Ces constations imposaient une intervention d’urgence dans les 2 heures suivant l’imagerie, ce qui n’a pas eu lieu. Le patient a toutefois été transféré en chirurgie après l’avis d’un chirurgien qui l’avait récemment opéré (cholécystectomie et cure de hernie ombilicale - 2 mois auparavant). Ce dernier l’aurait "examiné" (selon les dires de l’épouse) et a conclu à la nécessité d’une laparotomie exploratrice mais sans en préciser l’heure tout en demandant à l’anesthésiste de garde de réaliser une consultation préanesthésique, ce qui a été fait.

En revanche, il n’y a a priori aucune information donnée au chirurgien de garde concernant cette laparotomie exploratrice (et son degré d’urgence), ni aucune demande sur la situation du service de chirurgie au début de sa garde.

En outre, rien n’indique si le chirurgien de garde était sur place ou à son domicile. À une seule reprise, il a été prévenu par l’IDE de garde que "le patient était très algique". La réponse n’est pas mentionnée. En fait, le seul médecin à avoir pris en charge le patient dès lors qu’il avait été transféré dans le service de chirurgie est l’anesthésiste de garde, qui a été appelé à 3 reprises durant la nuit en raison de l’intensité des douleurs dont se plaignait le patient.

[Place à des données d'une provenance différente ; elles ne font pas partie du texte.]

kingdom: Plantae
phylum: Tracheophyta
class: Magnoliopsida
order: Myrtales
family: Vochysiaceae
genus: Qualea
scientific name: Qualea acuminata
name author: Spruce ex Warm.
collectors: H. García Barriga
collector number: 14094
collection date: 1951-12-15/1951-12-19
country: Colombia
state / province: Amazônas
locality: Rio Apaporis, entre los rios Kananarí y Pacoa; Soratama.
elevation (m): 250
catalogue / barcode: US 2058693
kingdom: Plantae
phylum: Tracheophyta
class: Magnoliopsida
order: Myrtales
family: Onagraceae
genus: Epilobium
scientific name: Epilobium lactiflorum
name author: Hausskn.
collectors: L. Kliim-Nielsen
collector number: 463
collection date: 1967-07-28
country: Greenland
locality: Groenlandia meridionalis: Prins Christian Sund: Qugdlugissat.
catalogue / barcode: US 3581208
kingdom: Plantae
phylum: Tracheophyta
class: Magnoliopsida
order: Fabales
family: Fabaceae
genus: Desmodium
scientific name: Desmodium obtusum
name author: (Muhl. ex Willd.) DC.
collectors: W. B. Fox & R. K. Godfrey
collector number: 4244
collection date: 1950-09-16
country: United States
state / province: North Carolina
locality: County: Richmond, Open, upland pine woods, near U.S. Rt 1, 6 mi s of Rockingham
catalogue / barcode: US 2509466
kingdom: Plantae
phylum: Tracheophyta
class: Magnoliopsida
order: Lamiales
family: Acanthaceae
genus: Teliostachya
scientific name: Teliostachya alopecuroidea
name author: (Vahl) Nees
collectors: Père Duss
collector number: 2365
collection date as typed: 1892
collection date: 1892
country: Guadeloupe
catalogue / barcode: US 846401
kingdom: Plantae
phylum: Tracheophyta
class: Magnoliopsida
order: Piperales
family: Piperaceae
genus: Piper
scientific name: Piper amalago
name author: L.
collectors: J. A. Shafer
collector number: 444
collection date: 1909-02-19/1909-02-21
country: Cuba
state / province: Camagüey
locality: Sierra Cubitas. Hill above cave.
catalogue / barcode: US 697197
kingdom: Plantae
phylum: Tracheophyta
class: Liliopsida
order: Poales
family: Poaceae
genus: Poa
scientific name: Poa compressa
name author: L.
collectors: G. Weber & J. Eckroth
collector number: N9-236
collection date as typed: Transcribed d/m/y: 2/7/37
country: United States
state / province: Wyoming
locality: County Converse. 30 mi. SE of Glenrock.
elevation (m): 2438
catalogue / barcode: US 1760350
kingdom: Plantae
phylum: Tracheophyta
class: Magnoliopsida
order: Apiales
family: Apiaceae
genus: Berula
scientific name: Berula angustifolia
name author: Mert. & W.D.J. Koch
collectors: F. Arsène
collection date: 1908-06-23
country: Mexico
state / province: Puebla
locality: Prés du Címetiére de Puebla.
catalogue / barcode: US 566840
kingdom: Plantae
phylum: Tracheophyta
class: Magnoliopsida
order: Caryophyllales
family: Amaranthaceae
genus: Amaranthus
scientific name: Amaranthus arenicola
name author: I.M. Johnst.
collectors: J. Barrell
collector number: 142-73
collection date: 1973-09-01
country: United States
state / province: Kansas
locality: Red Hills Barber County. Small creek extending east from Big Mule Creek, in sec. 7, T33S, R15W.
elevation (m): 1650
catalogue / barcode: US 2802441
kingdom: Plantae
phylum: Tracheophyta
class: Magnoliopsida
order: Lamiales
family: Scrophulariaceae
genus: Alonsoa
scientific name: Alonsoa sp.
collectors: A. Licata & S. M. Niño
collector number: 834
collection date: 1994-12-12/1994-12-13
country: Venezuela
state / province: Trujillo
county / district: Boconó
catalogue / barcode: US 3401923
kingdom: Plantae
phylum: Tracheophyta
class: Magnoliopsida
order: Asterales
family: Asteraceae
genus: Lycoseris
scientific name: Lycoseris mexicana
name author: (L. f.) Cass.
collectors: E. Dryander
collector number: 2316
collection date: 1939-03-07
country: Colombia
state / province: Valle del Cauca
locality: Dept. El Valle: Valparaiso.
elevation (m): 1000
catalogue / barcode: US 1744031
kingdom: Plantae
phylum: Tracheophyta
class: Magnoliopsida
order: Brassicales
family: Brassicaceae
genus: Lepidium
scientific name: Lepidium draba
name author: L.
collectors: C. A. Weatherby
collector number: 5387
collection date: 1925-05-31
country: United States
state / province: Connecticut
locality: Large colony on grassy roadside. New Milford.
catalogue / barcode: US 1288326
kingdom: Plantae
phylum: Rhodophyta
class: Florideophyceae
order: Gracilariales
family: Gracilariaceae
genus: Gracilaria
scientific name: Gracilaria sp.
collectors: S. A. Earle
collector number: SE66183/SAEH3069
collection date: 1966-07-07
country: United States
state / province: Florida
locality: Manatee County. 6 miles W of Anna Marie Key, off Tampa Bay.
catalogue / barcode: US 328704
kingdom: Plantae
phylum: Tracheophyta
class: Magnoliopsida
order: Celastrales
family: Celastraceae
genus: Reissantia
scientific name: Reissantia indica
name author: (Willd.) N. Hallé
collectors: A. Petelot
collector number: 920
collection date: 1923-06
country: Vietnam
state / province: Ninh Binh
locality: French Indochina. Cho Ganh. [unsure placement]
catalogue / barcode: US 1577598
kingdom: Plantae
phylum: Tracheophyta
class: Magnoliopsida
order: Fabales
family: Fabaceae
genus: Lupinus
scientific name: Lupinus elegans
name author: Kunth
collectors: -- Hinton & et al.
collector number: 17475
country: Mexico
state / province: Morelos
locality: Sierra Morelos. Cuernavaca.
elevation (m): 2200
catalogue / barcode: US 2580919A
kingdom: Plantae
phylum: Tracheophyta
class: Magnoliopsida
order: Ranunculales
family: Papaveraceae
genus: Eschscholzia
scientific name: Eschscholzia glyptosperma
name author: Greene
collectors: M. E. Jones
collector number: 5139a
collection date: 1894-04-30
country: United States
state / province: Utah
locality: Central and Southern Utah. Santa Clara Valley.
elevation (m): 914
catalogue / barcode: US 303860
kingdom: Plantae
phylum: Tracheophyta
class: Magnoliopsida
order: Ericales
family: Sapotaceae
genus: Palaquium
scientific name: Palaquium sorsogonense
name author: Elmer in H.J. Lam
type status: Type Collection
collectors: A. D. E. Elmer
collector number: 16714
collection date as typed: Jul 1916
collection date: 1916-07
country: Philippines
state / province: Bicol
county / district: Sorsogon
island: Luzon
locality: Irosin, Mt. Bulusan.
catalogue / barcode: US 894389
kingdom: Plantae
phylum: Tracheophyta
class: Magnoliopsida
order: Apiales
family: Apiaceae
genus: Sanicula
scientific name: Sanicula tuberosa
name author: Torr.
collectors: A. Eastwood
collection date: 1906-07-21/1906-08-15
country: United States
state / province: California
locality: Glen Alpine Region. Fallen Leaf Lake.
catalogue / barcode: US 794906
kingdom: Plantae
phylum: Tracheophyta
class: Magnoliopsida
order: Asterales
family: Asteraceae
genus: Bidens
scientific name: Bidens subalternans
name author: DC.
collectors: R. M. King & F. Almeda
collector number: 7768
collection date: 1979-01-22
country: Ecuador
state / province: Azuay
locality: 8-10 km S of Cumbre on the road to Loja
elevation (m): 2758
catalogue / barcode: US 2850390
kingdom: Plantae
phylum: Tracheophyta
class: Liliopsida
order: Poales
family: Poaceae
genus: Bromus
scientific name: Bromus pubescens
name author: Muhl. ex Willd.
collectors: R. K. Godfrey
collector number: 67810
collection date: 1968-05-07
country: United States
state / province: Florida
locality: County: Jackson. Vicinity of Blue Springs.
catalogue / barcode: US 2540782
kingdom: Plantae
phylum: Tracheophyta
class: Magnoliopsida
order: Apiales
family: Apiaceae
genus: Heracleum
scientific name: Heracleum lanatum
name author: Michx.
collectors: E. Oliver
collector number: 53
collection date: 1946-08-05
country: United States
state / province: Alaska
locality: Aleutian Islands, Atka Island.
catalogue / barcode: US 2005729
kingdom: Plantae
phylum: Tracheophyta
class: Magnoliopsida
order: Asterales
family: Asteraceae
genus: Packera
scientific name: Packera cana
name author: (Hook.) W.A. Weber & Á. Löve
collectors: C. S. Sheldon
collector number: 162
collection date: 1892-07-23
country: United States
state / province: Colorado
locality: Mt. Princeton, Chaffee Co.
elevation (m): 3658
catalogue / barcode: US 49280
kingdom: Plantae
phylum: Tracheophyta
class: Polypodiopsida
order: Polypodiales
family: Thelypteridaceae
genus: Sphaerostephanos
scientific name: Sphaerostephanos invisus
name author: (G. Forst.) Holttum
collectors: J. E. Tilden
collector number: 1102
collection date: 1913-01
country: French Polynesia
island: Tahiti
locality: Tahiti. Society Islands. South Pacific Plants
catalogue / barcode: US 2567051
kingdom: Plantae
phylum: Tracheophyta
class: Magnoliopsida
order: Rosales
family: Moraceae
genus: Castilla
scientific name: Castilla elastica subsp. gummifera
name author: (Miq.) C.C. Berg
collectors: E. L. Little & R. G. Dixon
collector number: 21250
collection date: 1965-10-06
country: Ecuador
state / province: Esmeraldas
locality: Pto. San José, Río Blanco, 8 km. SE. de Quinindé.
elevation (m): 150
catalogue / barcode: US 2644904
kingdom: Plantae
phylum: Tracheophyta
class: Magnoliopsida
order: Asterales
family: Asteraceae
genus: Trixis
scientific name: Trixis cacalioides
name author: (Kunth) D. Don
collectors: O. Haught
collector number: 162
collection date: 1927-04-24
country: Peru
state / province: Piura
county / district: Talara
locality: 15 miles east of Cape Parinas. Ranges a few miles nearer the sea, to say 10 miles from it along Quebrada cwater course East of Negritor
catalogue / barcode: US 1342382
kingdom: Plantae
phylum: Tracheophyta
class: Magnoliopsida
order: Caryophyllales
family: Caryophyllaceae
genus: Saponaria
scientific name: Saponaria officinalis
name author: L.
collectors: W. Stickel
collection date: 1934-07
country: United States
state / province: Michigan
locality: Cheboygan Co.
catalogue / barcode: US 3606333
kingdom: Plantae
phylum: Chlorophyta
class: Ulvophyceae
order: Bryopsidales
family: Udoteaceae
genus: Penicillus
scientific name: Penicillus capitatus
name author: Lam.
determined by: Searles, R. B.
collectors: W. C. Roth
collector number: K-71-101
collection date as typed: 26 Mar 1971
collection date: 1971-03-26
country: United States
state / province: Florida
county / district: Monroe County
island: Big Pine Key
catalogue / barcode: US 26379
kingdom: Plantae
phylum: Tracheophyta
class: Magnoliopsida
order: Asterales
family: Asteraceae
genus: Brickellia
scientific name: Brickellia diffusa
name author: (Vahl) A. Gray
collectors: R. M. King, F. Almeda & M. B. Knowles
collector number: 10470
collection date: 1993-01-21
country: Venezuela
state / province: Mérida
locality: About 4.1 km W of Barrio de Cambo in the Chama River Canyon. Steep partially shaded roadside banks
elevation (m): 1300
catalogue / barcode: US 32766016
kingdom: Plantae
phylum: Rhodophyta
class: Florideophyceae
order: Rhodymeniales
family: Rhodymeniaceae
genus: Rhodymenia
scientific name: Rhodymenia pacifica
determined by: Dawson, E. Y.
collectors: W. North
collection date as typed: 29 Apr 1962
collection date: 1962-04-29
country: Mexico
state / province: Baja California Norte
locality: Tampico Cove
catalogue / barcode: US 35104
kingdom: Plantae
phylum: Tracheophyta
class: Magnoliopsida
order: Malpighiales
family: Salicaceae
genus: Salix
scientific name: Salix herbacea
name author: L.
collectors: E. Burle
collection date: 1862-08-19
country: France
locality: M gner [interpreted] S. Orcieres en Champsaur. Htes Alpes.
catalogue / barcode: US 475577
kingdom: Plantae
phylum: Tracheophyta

Au lieu d’en informer le chirurgien de garde pour le presser d’intervenir, l’anesthésiste de garde s’est contenté de prescrire de la morphine puis du Topalgic®. Il n’est d’ailleurs, pas exclu que l’arrêt cardiaque responsable du décès du patient (retrouvé mort dans son lit à 5 h 39) ne soit la conséquence de la prescription de ces antalgiques opioïdes qui ont vraisemblablement aggravé la pathologie de ce patient qui avait pourtant signalé dès son admission aux urgences qu’il était atteint d’un Syndrome d’Apnée du Sommeil, appareillé à domicile.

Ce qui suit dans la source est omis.